[TASK INPUT — start]

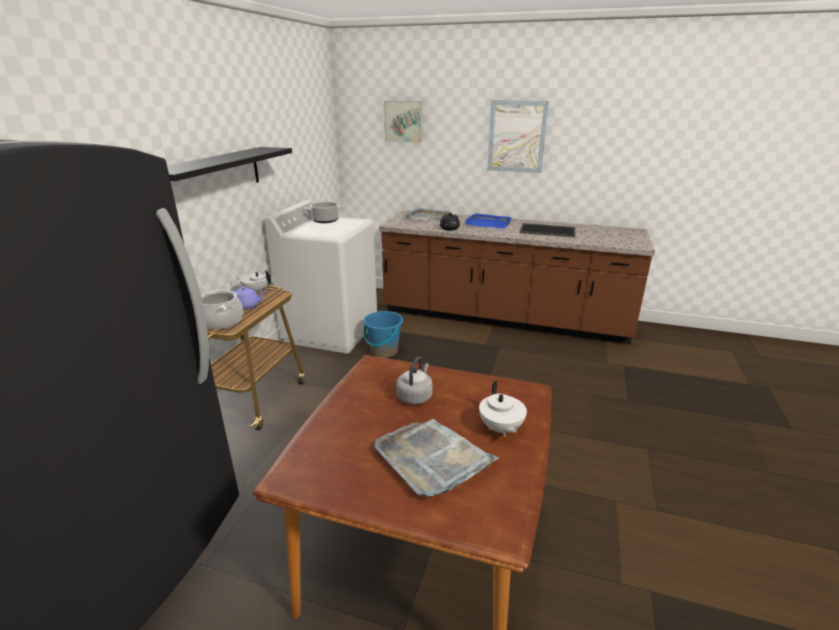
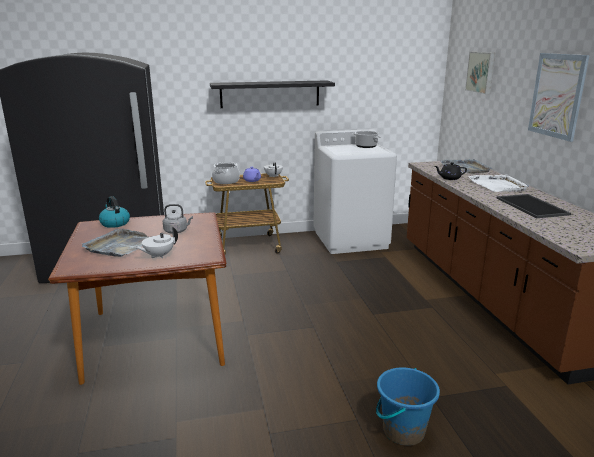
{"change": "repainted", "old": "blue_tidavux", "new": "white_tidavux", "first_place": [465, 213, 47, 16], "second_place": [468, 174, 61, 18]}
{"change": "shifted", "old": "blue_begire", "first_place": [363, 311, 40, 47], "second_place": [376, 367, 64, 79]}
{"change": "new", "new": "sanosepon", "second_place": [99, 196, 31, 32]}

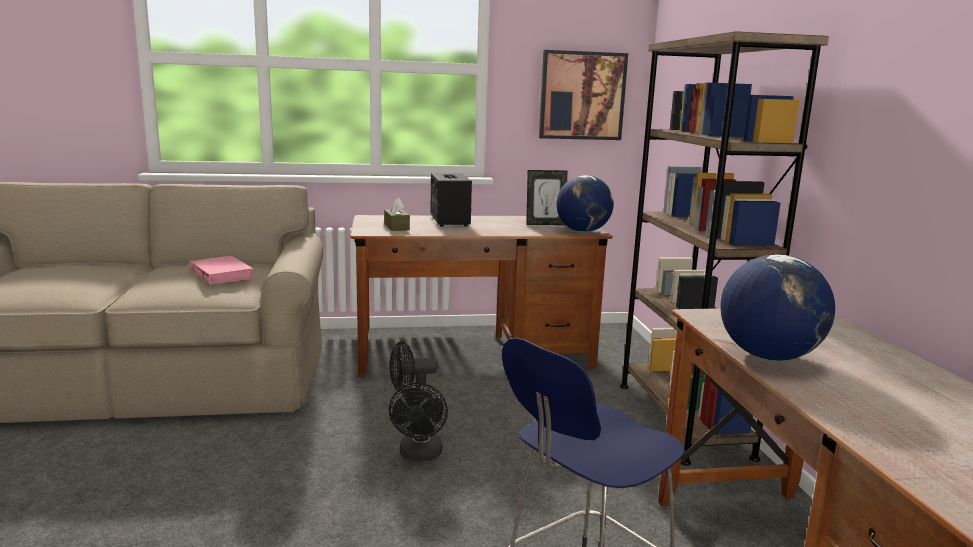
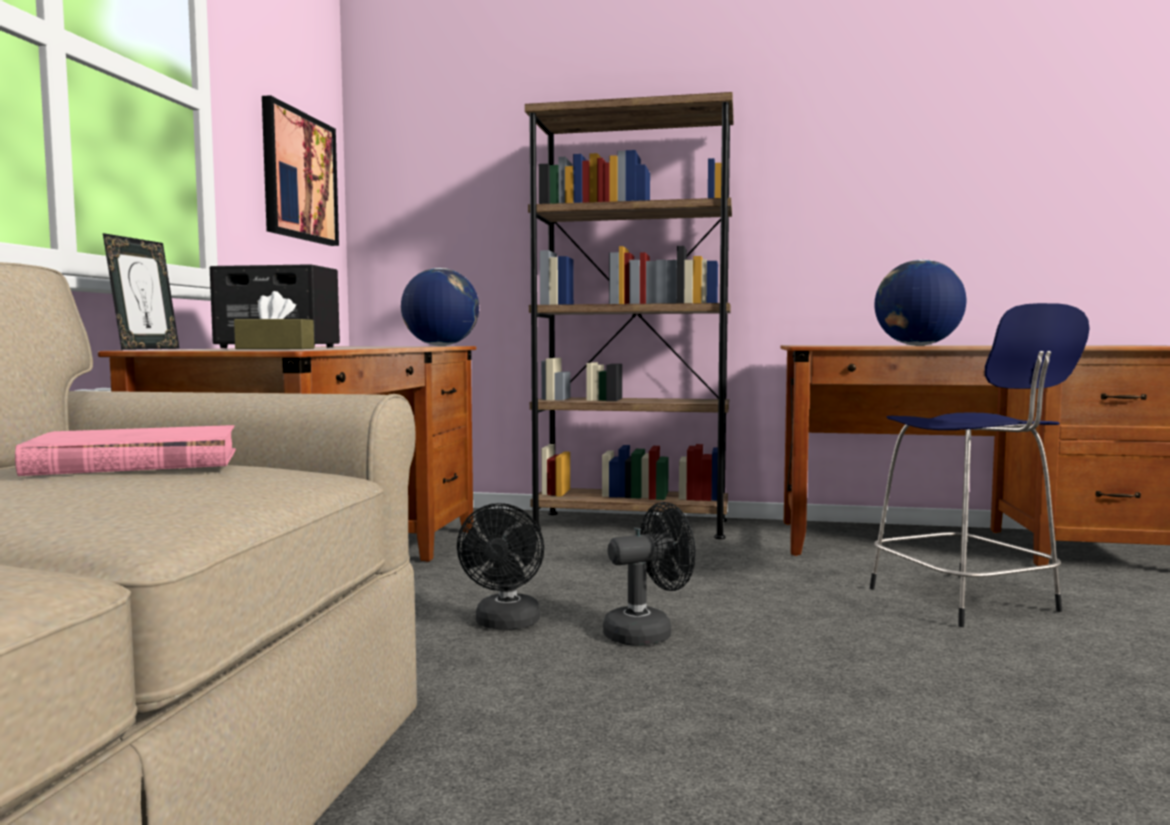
{"change": "shifted", "old": "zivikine", "first_place": [526, 170, 41, 55], "second_place": [103, 233, 77, 117]}
{"change": "rotated", "old": "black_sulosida", "first_place": [389, 383, 59, 78], "second_place": [603, 502, 93, 143], "degrees": -45}

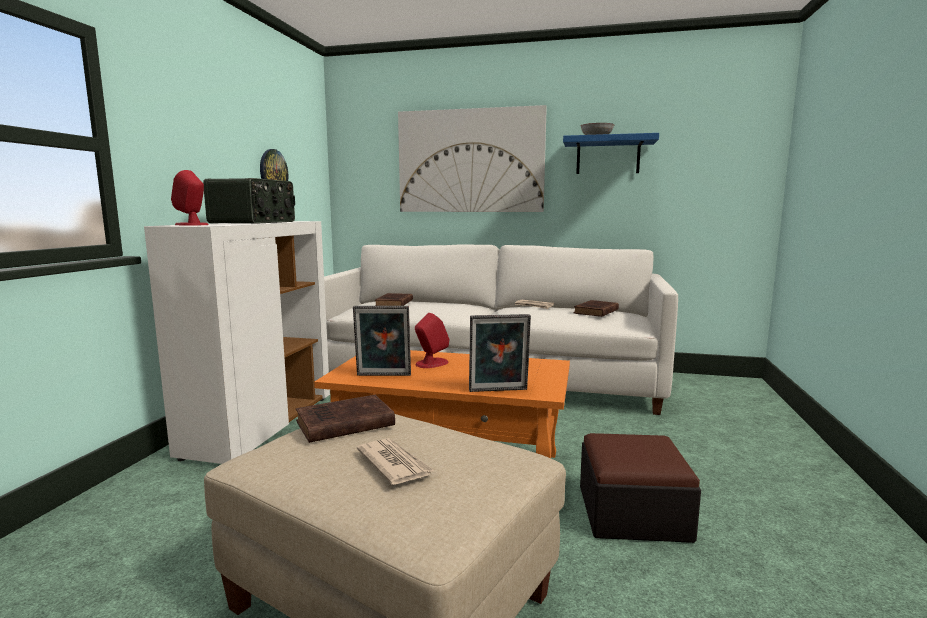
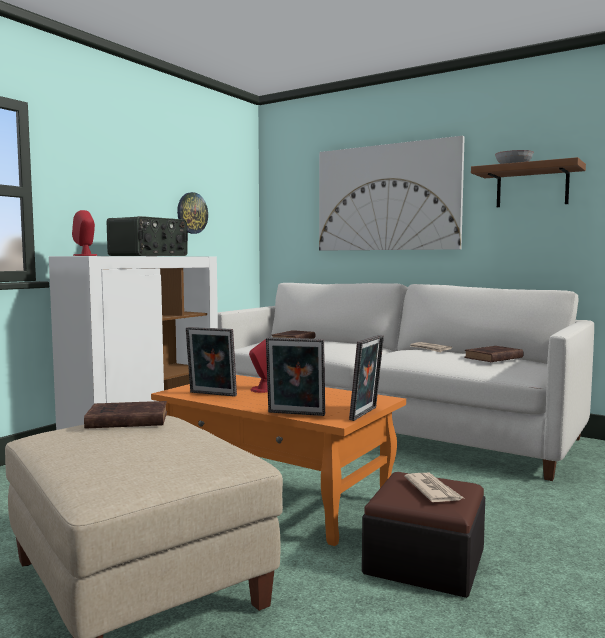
{"change": "repainted", "old": "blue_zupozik", "new": "brown_zupozik", "first_place": [563, 133, 96, 41], "second_place": [471, 157, 115, 50]}
{"change": "shifted", "old": "bufavuvi", "first_place": [357, 438, 78, 47], "second_place": [404, 473, 60, 29]}
{"change": "new", "new": "zivikine", "second_place": [349, 335, 35, 86]}

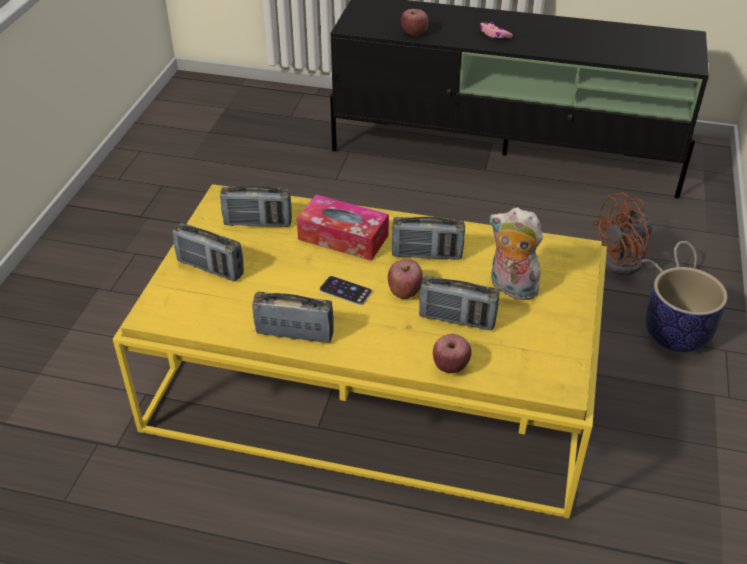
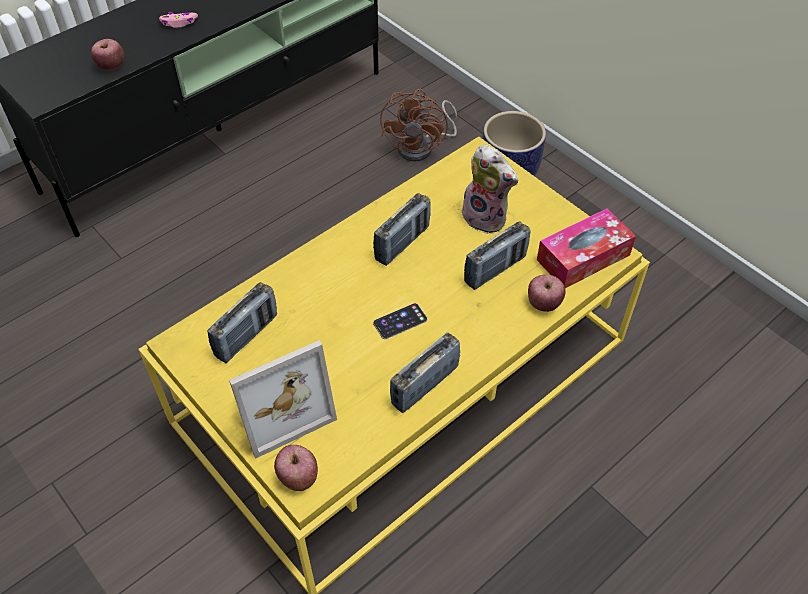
{"change": "shifted", "old": "tegotak", "first_place": [297, 195, 92, 66], "second_place": [537, 209, 99, 79]}
{"change": "rotated", "old": "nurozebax", "first_place": [489, 207, 56, 93], "second_place": [462, 145, 56, 89], "degrees": -120}
{"change": "swapped", "old": "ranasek", "new": "zivikine", "first_place": [172, 223, 72, 58], "second_place": [229, 340, 108, 119]}
{"change": "shifted", "old": "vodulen", "first_place": [388, 259, 35, 40], "second_place": [274, 445, 44, 46]}

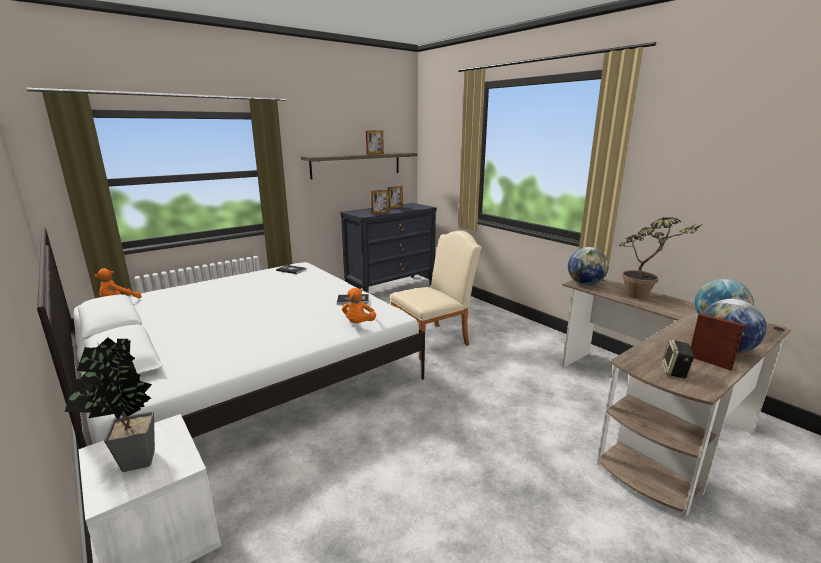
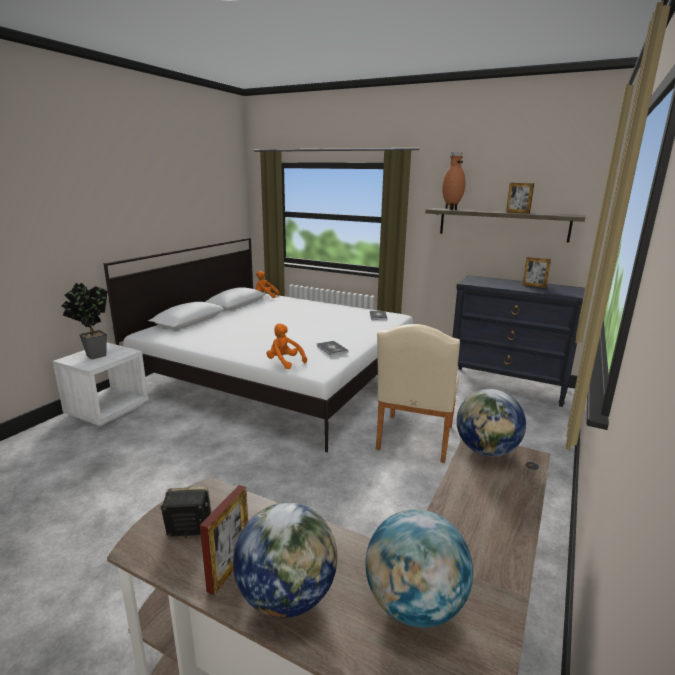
{"change": "gone", "old": "zivikine", "first_place": [371, 190, 18, 24]}
{"change": "gone", "old": "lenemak", "first_place": [619, 217, 83, 82]}
{"change": "rotated", "old": "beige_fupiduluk", "first_place": [390, 231, 92, 130], "second_place": [376, 324, 84, 139], "degrees": 75}
{"change": "rotated", "old": "orange_nurozebax", "first_place": [342, 288, 34, 35], "second_place": [267, 323, 40, 46], "degrees": 60}
{"change": "new", "new": "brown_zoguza", "second_place": [442, 152, 24, 58]}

[TASK INPUT — finish]

◆ **YOUR ASSIGNMENT**: Give the data again word for word, without images.

◆ **FINISHED TASK**:
{"change": "repainted", "old": "blue_tidavux", "new": "white_tidavux", "first_place": [465, 213, 47, 16], "second_place": [468, 174, 61, 18]}
{"change": "shifted", "old": "blue_begire", "first_place": [363, 311, 40, 47], "second_place": [376, 367, 64, 79]}
{"change": "new", "new": "sanosepon", "second_place": [99, 196, 31, 32]}

{"change": "shifted", "old": "zivikine", "first_place": [526, 170, 41, 55], "second_place": [103, 233, 77, 117]}
{"change": "rotated", "old": "black_sulosida", "first_place": [389, 383, 59, 78], "second_place": [603, 502, 93, 143], "degrees": -45}

{"change": "repainted", "old": "blue_zupozik", "new": "brown_zupozik", "first_place": [563, 133, 96, 41], "second_place": [471, 157, 115, 50]}
{"change": "shifted", "old": "bufavuvi", "first_place": [357, 438, 78, 47], "second_place": [404, 473, 60, 29]}
{"change": "new", "new": "zivikine", "second_place": [349, 335, 35, 86]}

{"change": "shifted", "old": "tegotak", "first_place": [297, 195, 92, 66], "second_place": [537, 209, 99, 79]}
{"change": "rotated", "old": "nurozebax", "first_place": [489, 207, 56, 93], "second_place": [462, 145, 56, 89], "degrees": -120}
{"change": "swapped", "old": "ranasek", "new": "zivikine", "first_place": [172, 223, 72, 58], "second_place": [229, 340, 108, 119]}
{"change": "shifted", "old": "vodulen", "first_place": [388, 259, 35, 40], "second_place": [274, 445, 44, 46]}

{"change": "gone", "old": "zivikine", "first_place": [371, 190, 18, 24]}
{"change": "gone", "old": "lenemak", "first_place": [619, 217, 83, 82]}
{"change": "rotated", "old": "beige_fupiduluk", "first_place": [390, 231, 92, 130], "second_place": [376, 324, 84, 139], "degrees": 75}
{"change": "rotated", "old": "orange_nurozebax", "first_place": [342, 288, 34, 35], "second_place": [267, 323, 40, 46], "degrees": 60}
{"change": "new", "new": "brown_zoguza", "second_place": [442, 152, 24, 58]}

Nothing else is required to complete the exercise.